Cependant, les nominations politiques au Pentagone n'ont pas facilité les choses dans leurs relations avec le Congrès. Le secrétaire à la Défense, Pete Hegsett, a déclaré ce mois-ci que les informations faisant état d'une baisse des stocks de munitions étaient « fabriquées de toutes pièces » et que ces stocks « ne faisaient que croître ». Or, la réalité est qu'il est nécessaire de financer l'augmentation de la production.


La demande du ministère de la Défense comprend 21 milliards de dollars pour les munitions, 2,4 milliards de dollars pour les drones, 5,1 milliards de dollars pour la cybersécurité et les systèmes autonomes, et 17,3 milliards de dollars pour les opérations militaires.


D'après le comité éditorial du Washington Post, les dirigeants démocrates ont qualifié ce financement supplémentaire de « chèque en blanc » pour les erreurs du président envers la République islamique.
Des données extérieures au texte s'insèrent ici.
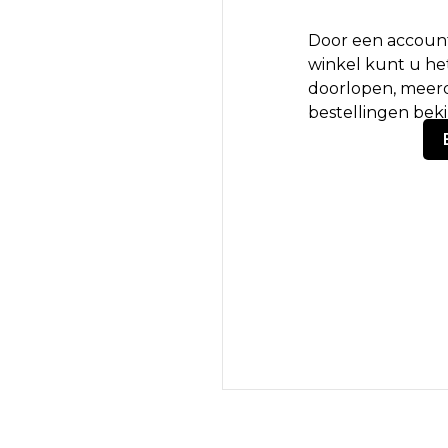
Door een account
winkel kunt u het
doorlopen, meerd
bestellingen bek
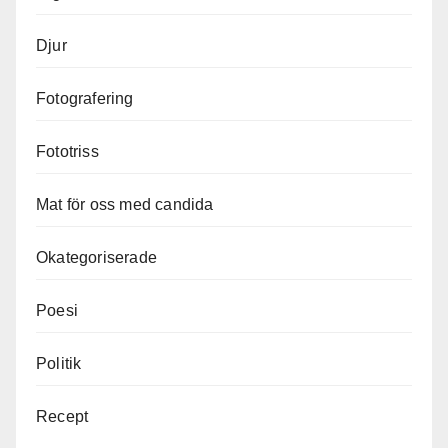
Djur
Fotografering
Fototriss
Mat för oss med candida
Okategoriserade
Poesi
Politik
Recept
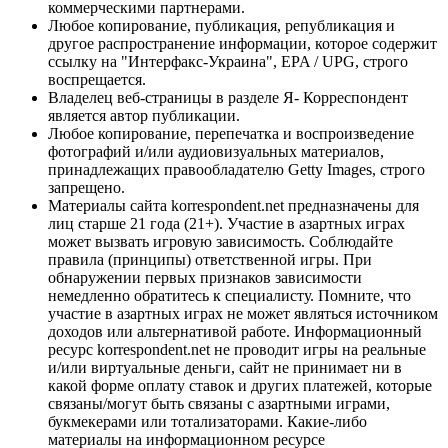
коммерческими партнерами.
Любое копирование, публикация, републикация и
другое распространение информации, которое содержит
ссылку на "Интерфакс-Украина", EPA / UPG, строго
воспрещается.
Владелец веб-страницы в разделе Я- Корреспондент
является автор публикации.
Любое копирование, перепечатка и воспроизведение
фотографий и/или аудиовизуальных материалов,
принадлежащих правообладателю Getty Images, строго
запрещено.
Материалы сайта korrespondent.net предназначены для
лиц старше 21 года (21+). Участие в азартных играх
может вызвать игровую зависимость. Соблюдайте
правила (принципы) ответственной игры. При
обнаружении первых признаков зависимости
немедленно обратитесь к специалисту. Помните, что
участие в азартных играх не может являться источником
доходов или альтернативой работе. Информационный
ресурс korrespondent.net не проводит игры на реальные
и/или виртуальные деньги, сайт не принимает ни в
какой форме оплату ставок и других платежей, которые
связаны/могут быть связаны с азартными играми,
букмекерами или тотализаторами. Какие-либо
материалы на информационном ресурсе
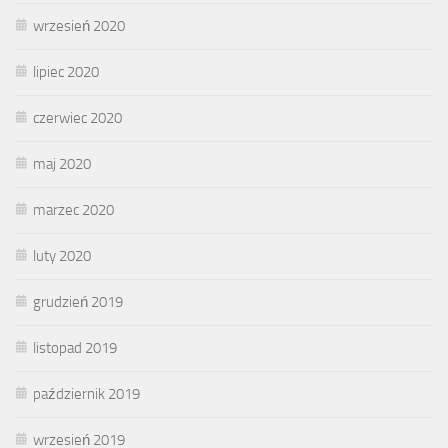
wrzesień 2020
lipiec 2020
czerwiec 2020
maj 2020
marzec 2020
luty 2020
grudzień 2019
listopad 2019
październik 2019
wrzesień 2019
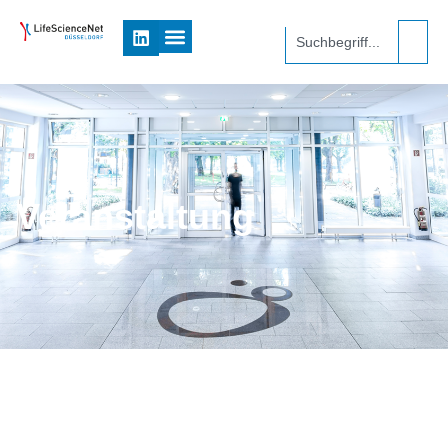
Veranstaltung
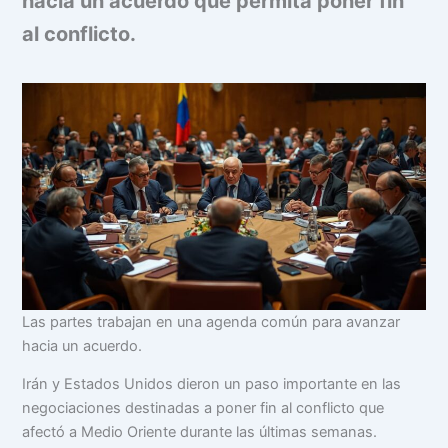
hacia un acuerdo que permita poner fin
al conflicto.
Las partes trabajan en una agenda común para avanzar
hacia un acuerdo.
Irán y Estados Unidos dieron un paso importante en las
negociaciones destinadas a poner fin al conflicto que
afectó a Medio Oriente durante las últimas semanas.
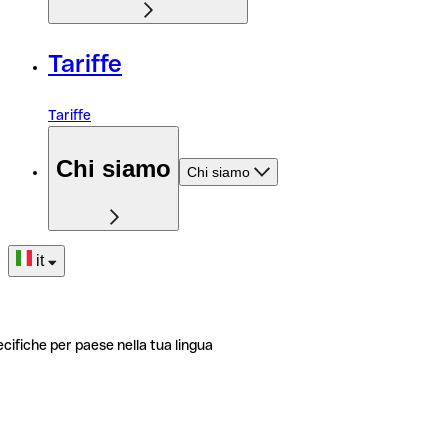
Tariffe
Tariffe
Chi siamo
Chi siamo
it
ecifiche per paese nella tua lingua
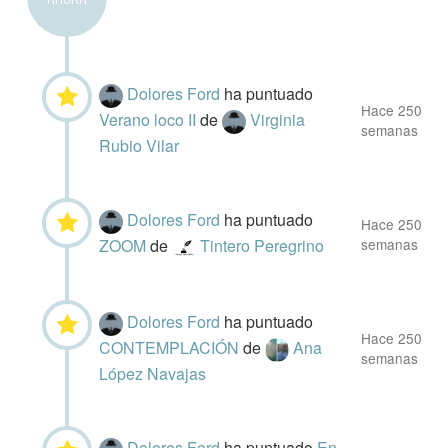
Dolores Ford
ha puntuado
Hace 250
Verano loco II
de
Virginia
semanas
Rubio Vilar
Dolores Ford
ha puntuado
Hace 250
ZOOM
de
Tintero Peregrino
semanas
Dolores Ford
ha puntuado
Hace 250
CONTEMPLACIÓN
de
Ana
semanas
López Navajas
Dolores Ford
ha puntuado
En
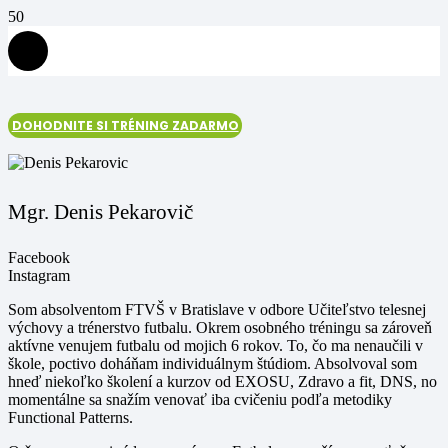
DOHODNITE SI TRÉNING ZADARMO
Mgr. Denis Pekarovič
Facebook
Instagram
Som absolventom FTVŠ v Bratislave v odbore Učiteľstvo telesnej
výchovy a trénerstvo futbalu. Okrem osobného tréningu sa zároveň
aktívne venujem futbalu od mojich 6 rokov. To, čo ma nenaučili v
škole, poctivo doháňam individuálnym štúdiom. Absolvoval som
hneď niekoľko školení a kurzov od EXOSU, Zdravo a fit, DNS, no
momentálne sa snažím venovať iba cvičeniu podľa metodiky
Functional Patterns.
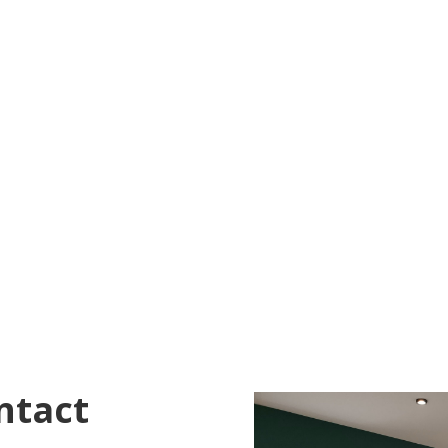
ntact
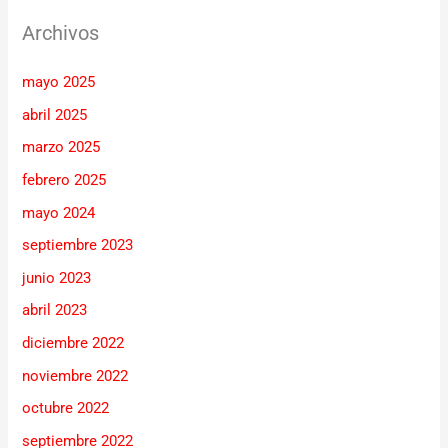
Archivos
mayo 2025
abril 2025
marzo 2025
febrero 2025
mayo 2024
septiembre 2023
junio 2023
abril 2023
diciembre 2022
noviembre 2022
octubre 2022
septiembre 2022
Les démocrates traditionnels, devenus plus prudents après les résultats des récentes primaires, craignent que leur vote en faveur de ce financement ne soit interprété comme un soutien tacite à la guerre. D'autres hésitent à accorder davantage de fonds au président sans définir clairement les limites de leur utilisation.


Le chef de la minorité démocrate au Sénat, Chuck Schumer, a déclaré que Trump tentait de « dissimuler les dégâts ». Le représentant Brendan Boyle, démocrate de Pennsylvanie, a affirmé que le président cherchait à « faire payer aux contribuables sa guerre inconsidérée et malavisée ». Le sénateur Chris Coons, démocrate du Delaware, a également indiqué que la Maison-Blanche n'avait toujours pas dépensé les milliards de dollars alloués à l'aide à l'Ukraine.


Le comité éditorial du Washington Post a souligné à la fin de son éditorial que, pour atteindre 60 voix au Sénat, la Maison Blanche devait obtenir le soutien d'un certain nombre de sénateurs démocrates, ce qui nécessiterait des négociations de bonne foi de part et d'autre, ainsi qu'une bien plus grande transparence de la part de l'administration Trump.